### [EXERCISE]
Copy exactly the stretch of data below from the line with "[164,243,206,258] valid), ->" through the line with "[373,512,416,528] again. ->", including both of those lines.
**** RECORDS ****
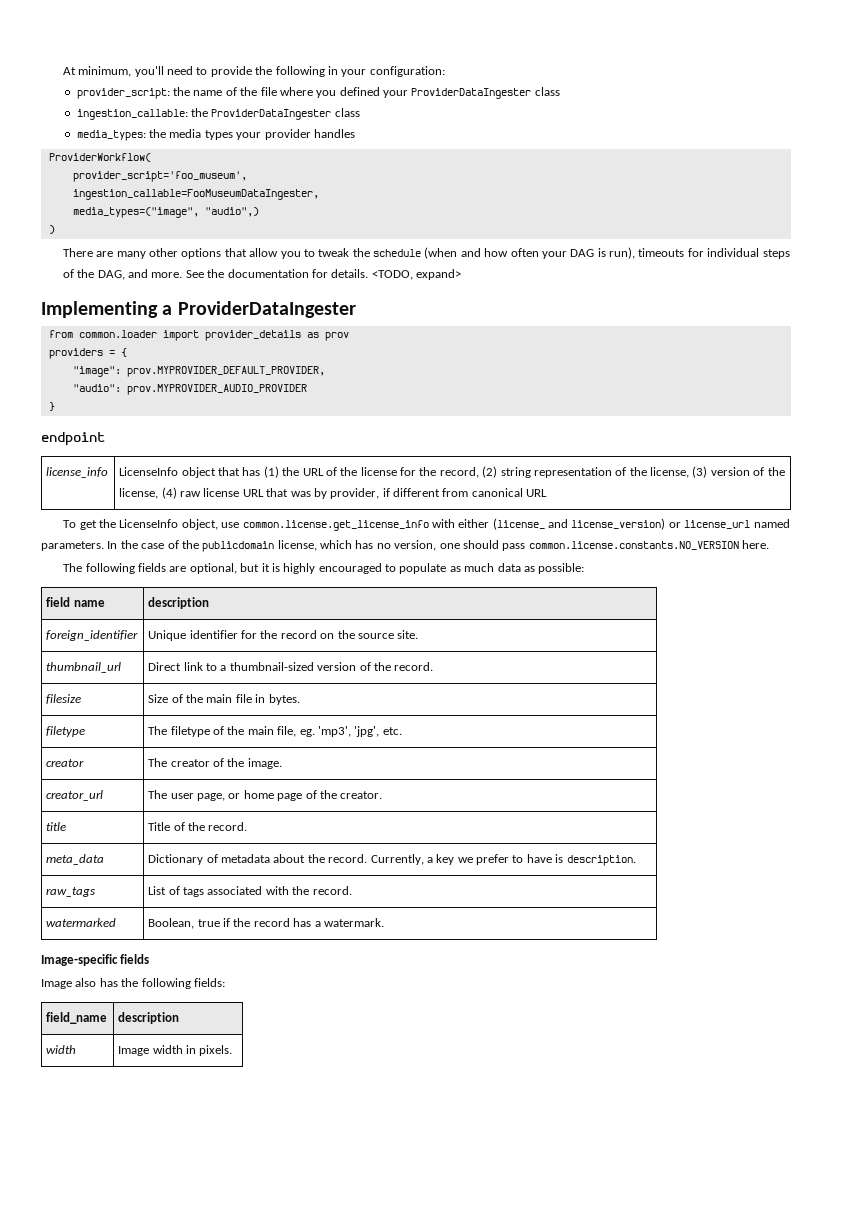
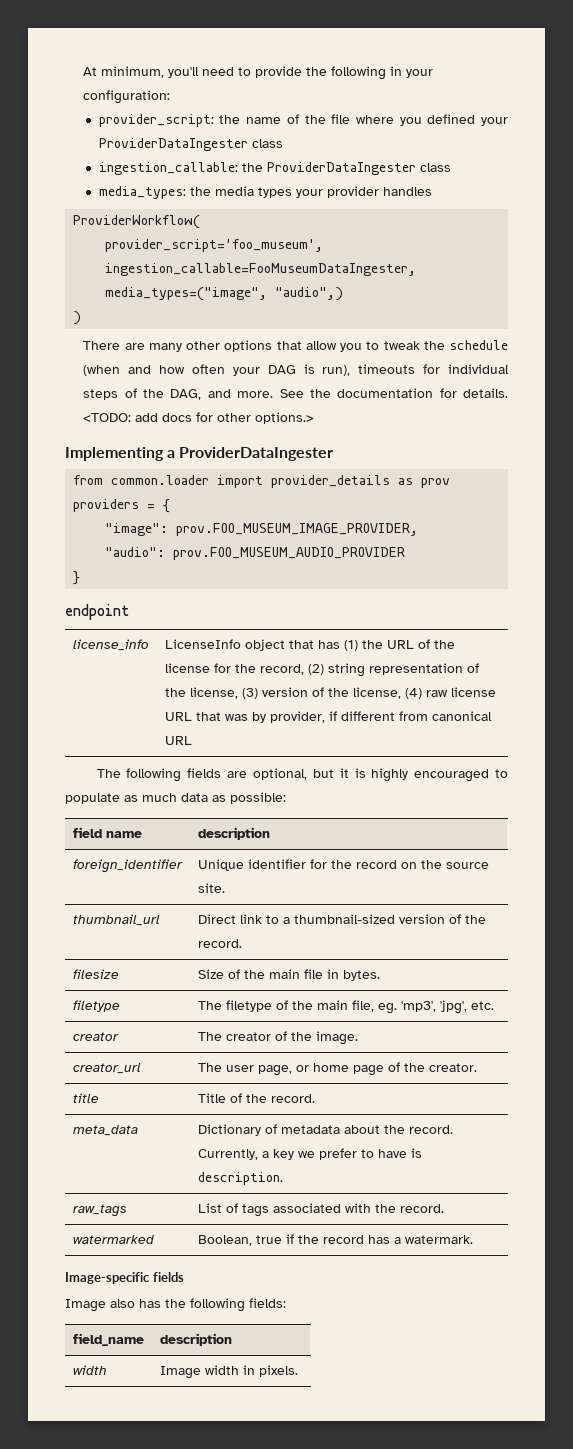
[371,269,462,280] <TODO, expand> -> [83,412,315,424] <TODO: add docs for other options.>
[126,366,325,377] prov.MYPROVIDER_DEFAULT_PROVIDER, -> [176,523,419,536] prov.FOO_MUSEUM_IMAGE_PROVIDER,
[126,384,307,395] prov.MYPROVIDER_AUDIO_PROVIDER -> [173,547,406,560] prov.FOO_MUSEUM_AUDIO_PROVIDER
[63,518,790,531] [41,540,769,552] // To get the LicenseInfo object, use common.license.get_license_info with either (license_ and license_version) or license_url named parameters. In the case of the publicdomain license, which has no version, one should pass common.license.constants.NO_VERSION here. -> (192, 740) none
****
**** RECORDS ****
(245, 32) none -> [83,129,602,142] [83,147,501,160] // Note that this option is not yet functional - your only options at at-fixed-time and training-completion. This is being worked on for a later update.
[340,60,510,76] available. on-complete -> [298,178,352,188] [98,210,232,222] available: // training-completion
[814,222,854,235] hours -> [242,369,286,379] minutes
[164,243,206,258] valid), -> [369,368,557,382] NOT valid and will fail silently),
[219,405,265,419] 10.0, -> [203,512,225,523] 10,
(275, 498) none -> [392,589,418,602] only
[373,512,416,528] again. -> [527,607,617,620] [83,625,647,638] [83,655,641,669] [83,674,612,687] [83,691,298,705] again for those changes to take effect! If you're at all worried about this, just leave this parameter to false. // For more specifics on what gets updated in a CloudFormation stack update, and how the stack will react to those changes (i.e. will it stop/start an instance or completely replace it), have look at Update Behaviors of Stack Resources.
****
### [EXERCISE SOLUTION]
[164,243,206,258] valid), -> [369,368,557,382] NOT valid and will fail silently),
[219,405,265,419] 10.0, -> [203,512,225,523] 10,
(275, 498) none -> [392,589,418,602] only
[373,512,416,528] again. -> [527,607,617,620] [83,625,647,638] [83,655,641,669] [83,674,612,687] [83,691,298,705] again for those changes to take effect! If you're at all worried about this, just leave this parameter to false. // For more specifics on what gets updated in a CloudFormation stack update, and how the stack will react to those changes (i.e. will it stop/start an instance or completely replace it), have look at Update Behaviors of Stack Resources.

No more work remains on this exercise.